Before an enormous, adoring crowd, Barack Obama promised a clean break from the “broken politics in Washington and the failed presidency of George W. Bush” Thursday night as he embarked on the final lap of his audacious bid to become the nation’s first black president.
“Now is not the time for small plans,” the 47-year-old Illinois senator told an estimated 84,000 people packed into Invesco Field, a huge football stadium in the shadow of the Rocky Mountains.
He vowed to cut taxes for nearly all working-class families, end the war in Iraq and break America’s dependence on Mideast oil within a decade.

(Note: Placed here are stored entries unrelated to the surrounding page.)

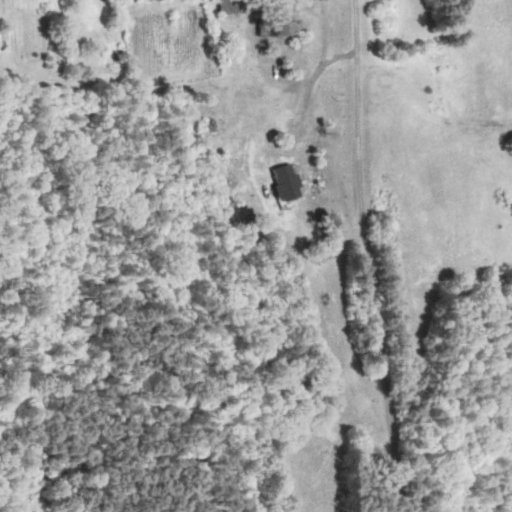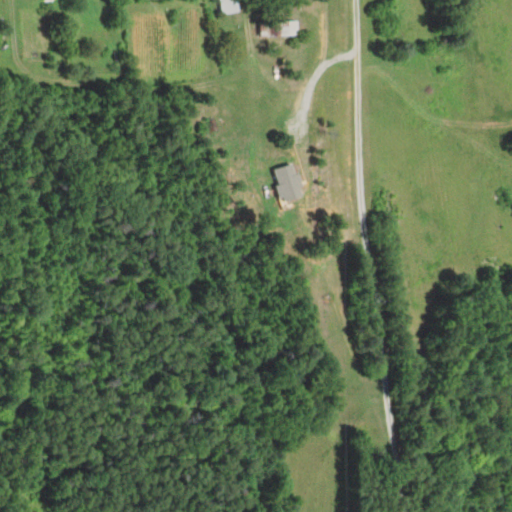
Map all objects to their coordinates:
building: (226, 7)
building: (287, 29)
road: (368, 256)
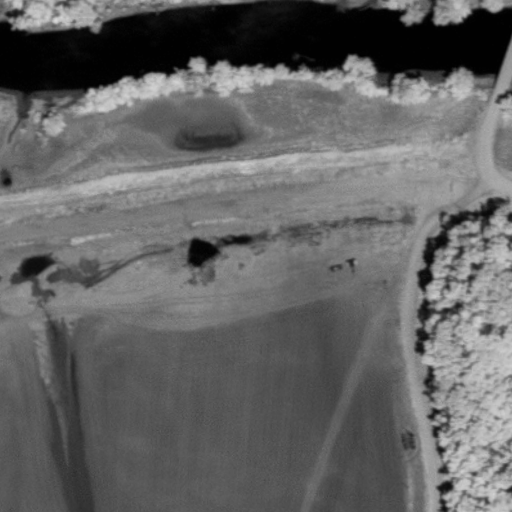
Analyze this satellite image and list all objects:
road: (493, 106)
road: (256, 202)
road: (408, 346)
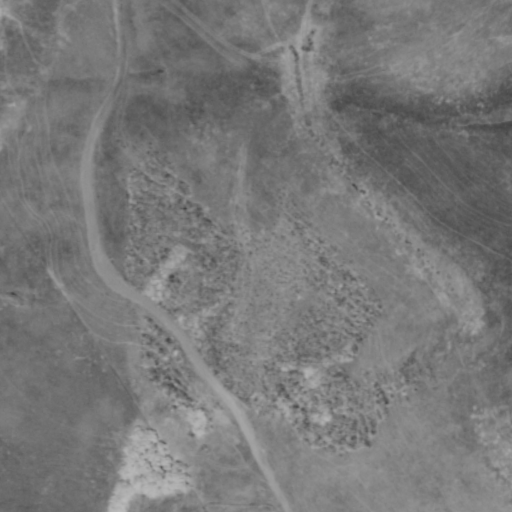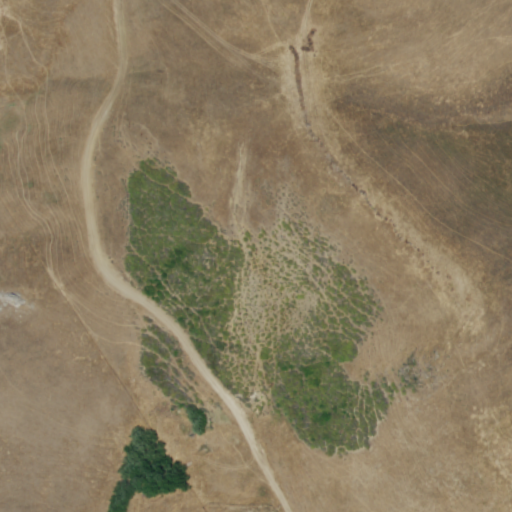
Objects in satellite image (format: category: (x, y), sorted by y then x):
road: (115, 279)
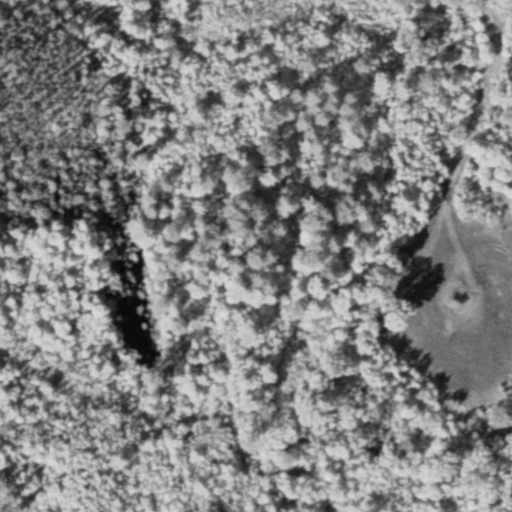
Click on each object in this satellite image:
road: (459, 128)
petroleum well: (455, 297)
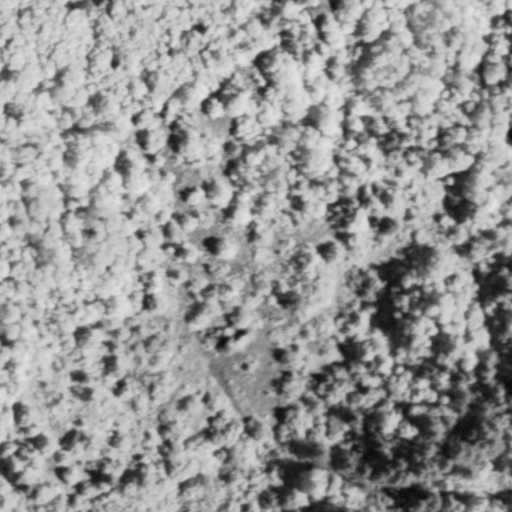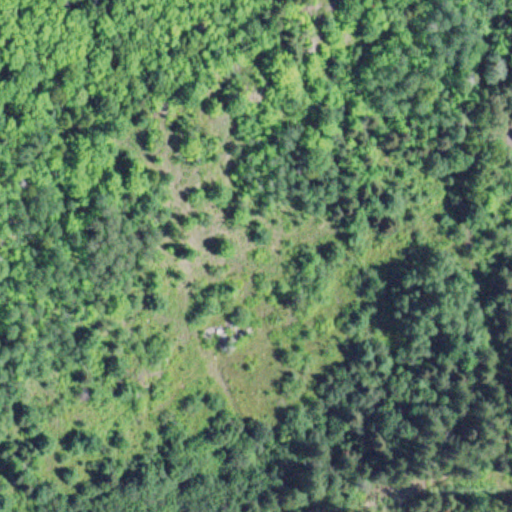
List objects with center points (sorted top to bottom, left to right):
road: (239, 418)
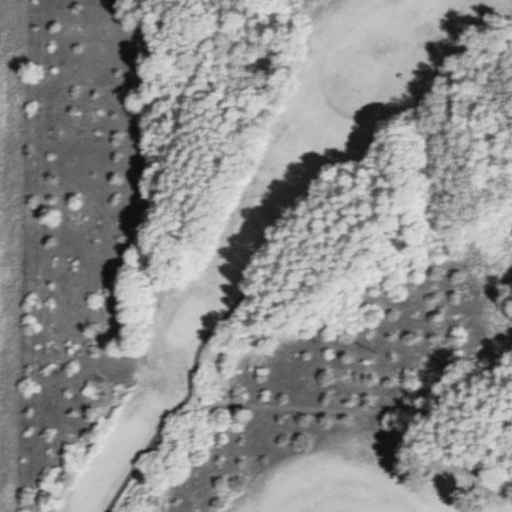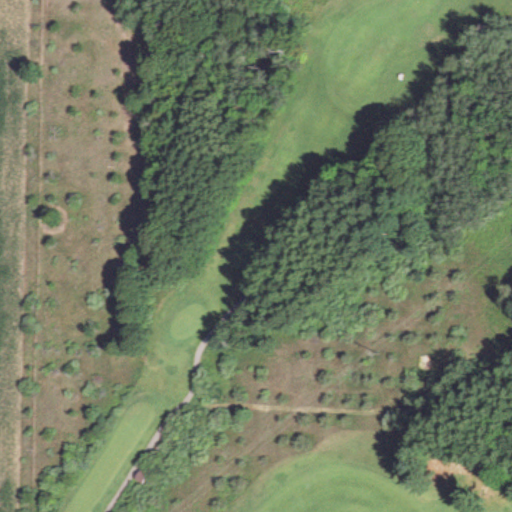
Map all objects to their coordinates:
park: (294, 283)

Obama called Sen. John McCain, his Republican rival, a good man who “just doesn’t get it”— a backer of economic policies that favor the rich and a senator who “stands alone in his stubborn refusal to end a misguided war.”
“John McCain has voted with George Bush 90 percent of the time,” he said, attempting to pre-empt his rival’s claim that he is a maverick who breaks with the administration on key issues.
Polls indicate a close race between Obama and McCain, the Arizona senator who stands between him and a place in history.
By happenstance, Obama’s big evening coincided with the 45th anniversary of Martin Luther King Jr.’s “I have a Dream Speech” on the steps of the Lincoln Memorial in Washington.
“We are gathered here in this magnificent stadium in Denver because we still have a dream,” said Rep. John Lewis of Georgia, who marched with King.